## TEXT TO READ
•••••

Christian v. State, 54 Ark. App. 191, 925 S.W.2d 428 (1996)

June 26, 1996 · Arkansas Court of Appeals · CA CR 95-737
54 Ark. App. 191, 925 S.W.2d 428

Eugene Edward CHRISTIAN v. STATE of Arkansas

CA CR 95-737

925 S.W.2d 428

Court of Appeals of Arkansas Division II

Opinion delivered June 26, 1996

*193 William R. Simpson, Jr., Public Defender, by: C. Renae Ford, Deputy Public Defender, for appellant.

Winston Bryant, Att’y Gen., by: Clint Miller, Deputy Att’y Gen., Sr. Appellate Advocate for appellee.

James R. Cooper, Judge.

The appellant was convicted in a jury trial of theft of property and contributing to the delinquency of a minor. He was sentenced to eight years in the Arkansas Department of Correction for theft of property and sentenced to one year in jail and fined $1,000.00 for contributing to the delinquency of a minor. On appeal, he argues that the trial court erred in admitting evidence of a prior arrest, that the trial court erred in denying his motion for a directed verdict, and that the trial court committed reversible error by admitting hearsay testimony. We affirm.

Initially, the State asserts that the appellant received an illegal sentence because the judgment and commitment order does not reflect that the appellant’s sentences are to be served concurrendy. However, we will not consider the issue of an illegal sentence on appeal unless the appellant has raised it. See Bilderback v. State, 319 Ark. 643, 893 S.W.2d 780 (1995).

•••••

## SUPPLIED INFORMATION
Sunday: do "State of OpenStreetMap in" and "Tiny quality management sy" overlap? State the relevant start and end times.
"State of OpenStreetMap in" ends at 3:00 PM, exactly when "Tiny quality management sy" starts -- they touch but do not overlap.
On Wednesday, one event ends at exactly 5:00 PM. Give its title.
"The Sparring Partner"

•••••

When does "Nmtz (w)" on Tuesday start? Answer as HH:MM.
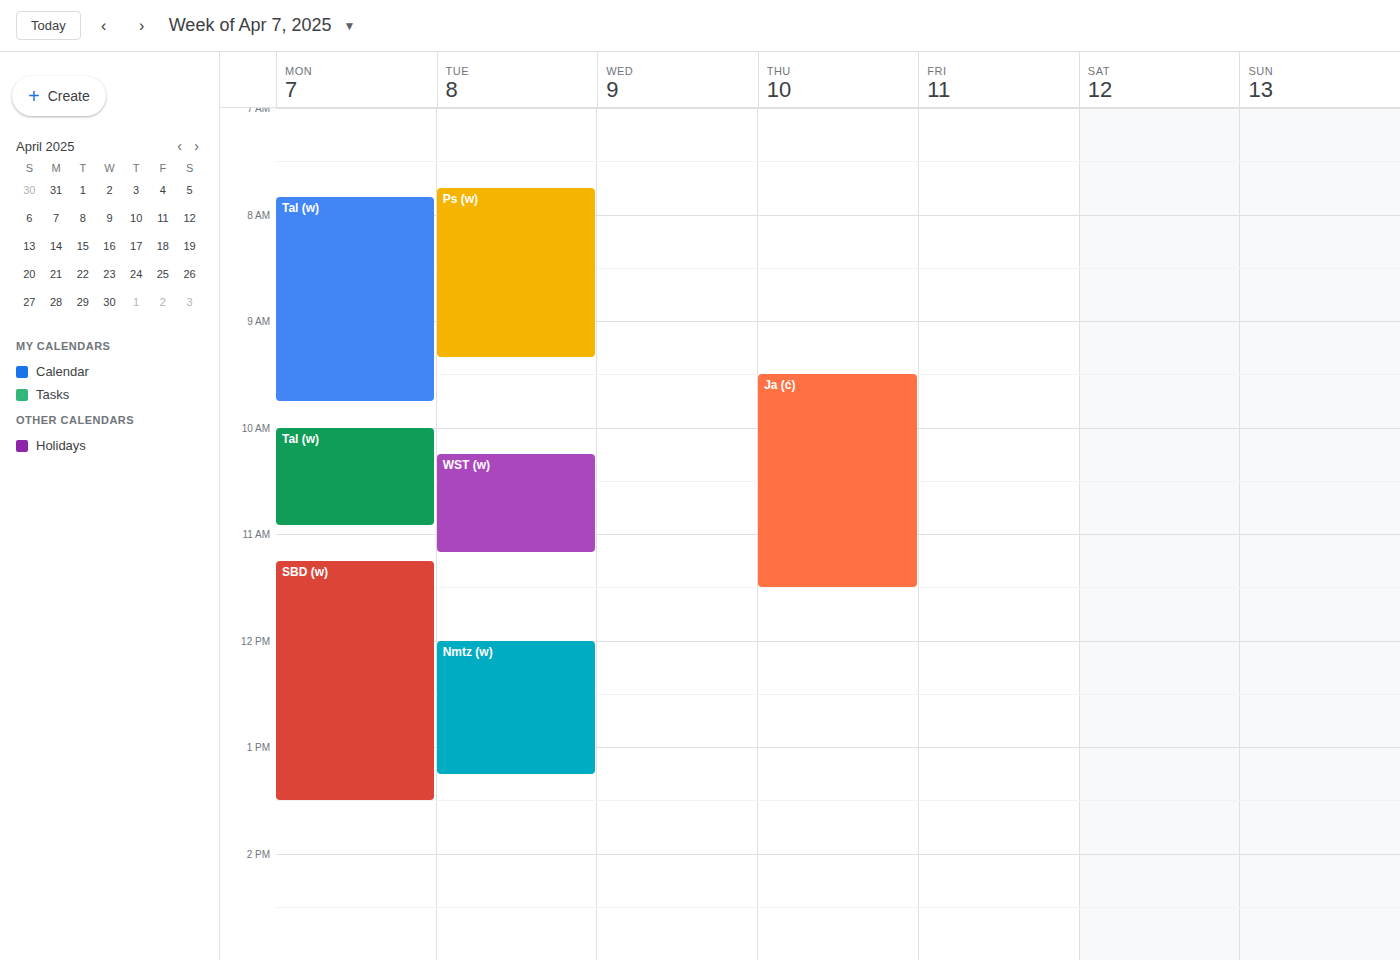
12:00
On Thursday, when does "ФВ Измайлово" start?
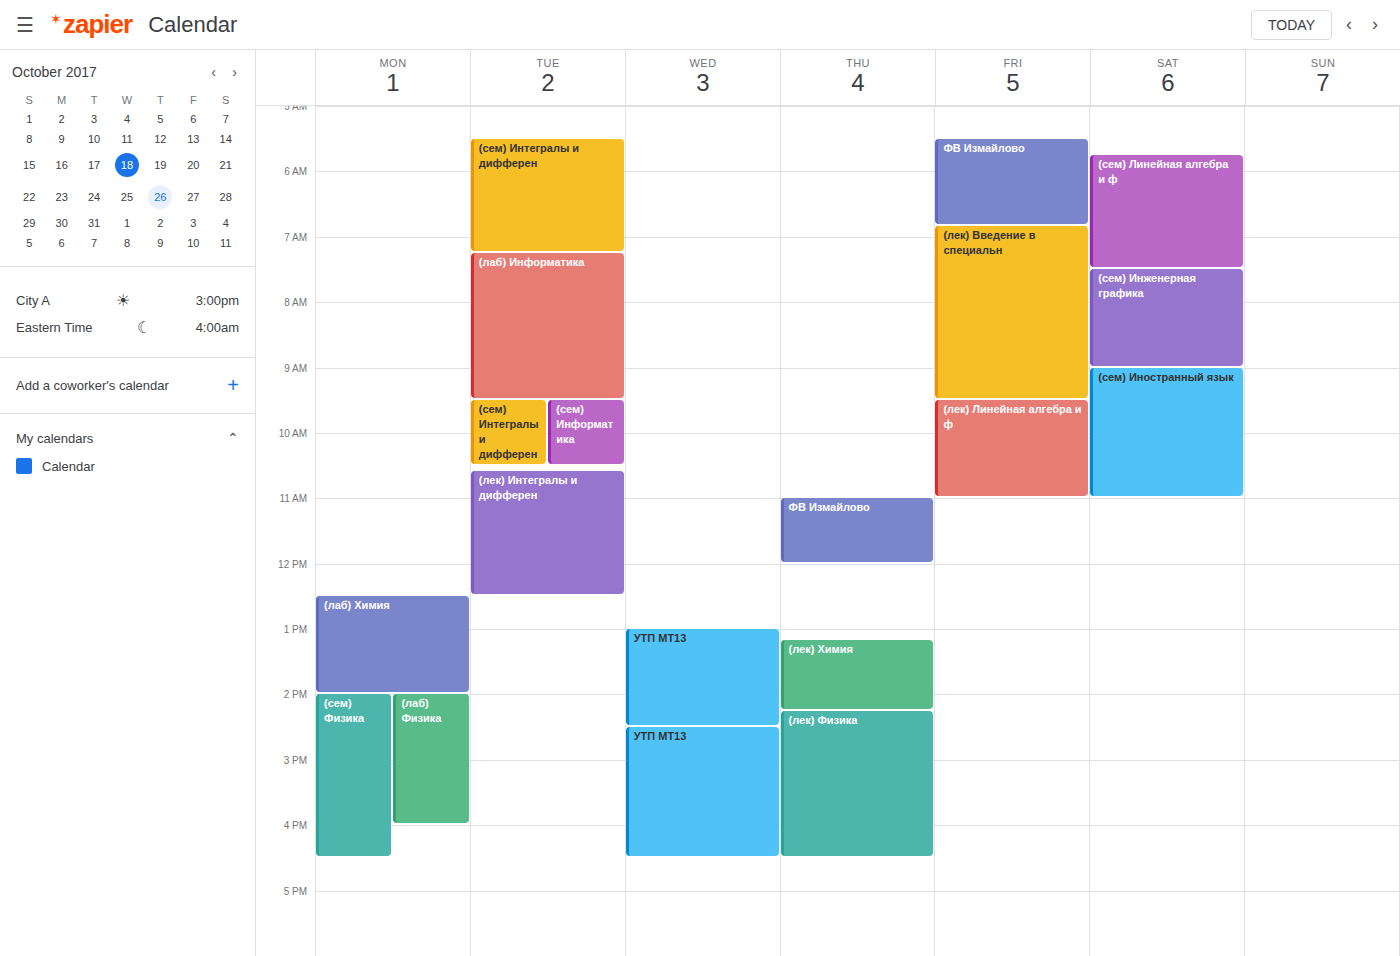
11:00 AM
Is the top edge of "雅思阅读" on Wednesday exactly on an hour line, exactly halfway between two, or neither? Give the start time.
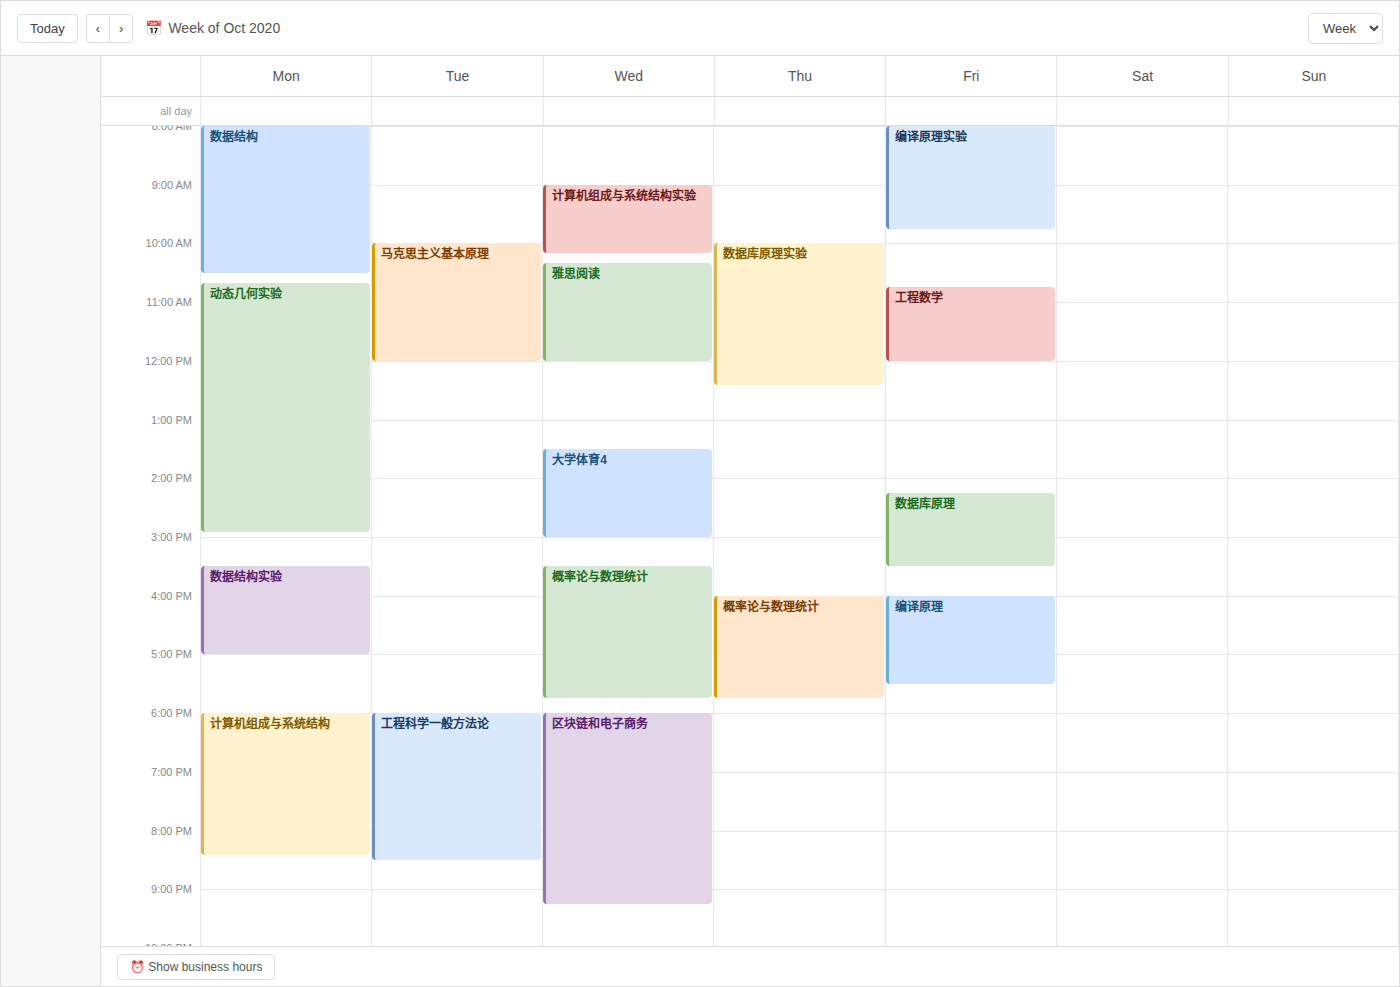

•••••

## JOB
Return the stretch of the court opinion from "Opinion delivered June" through "Advocate for appellee.", word for word. The records have nothing to do with the court opinion.

## ANSWER TO THIS TASK
Opinion delivered June 26, 1996

*193 William R. Simpson, Jr., Public Defender, by: C. Renae Ford, Deputy Public Defender, for appellant.

Winston Bryant, Att’y Gen., by: Clint Miller, Deputy Att’y Gen., Sr. Appellate Advocate for appellee.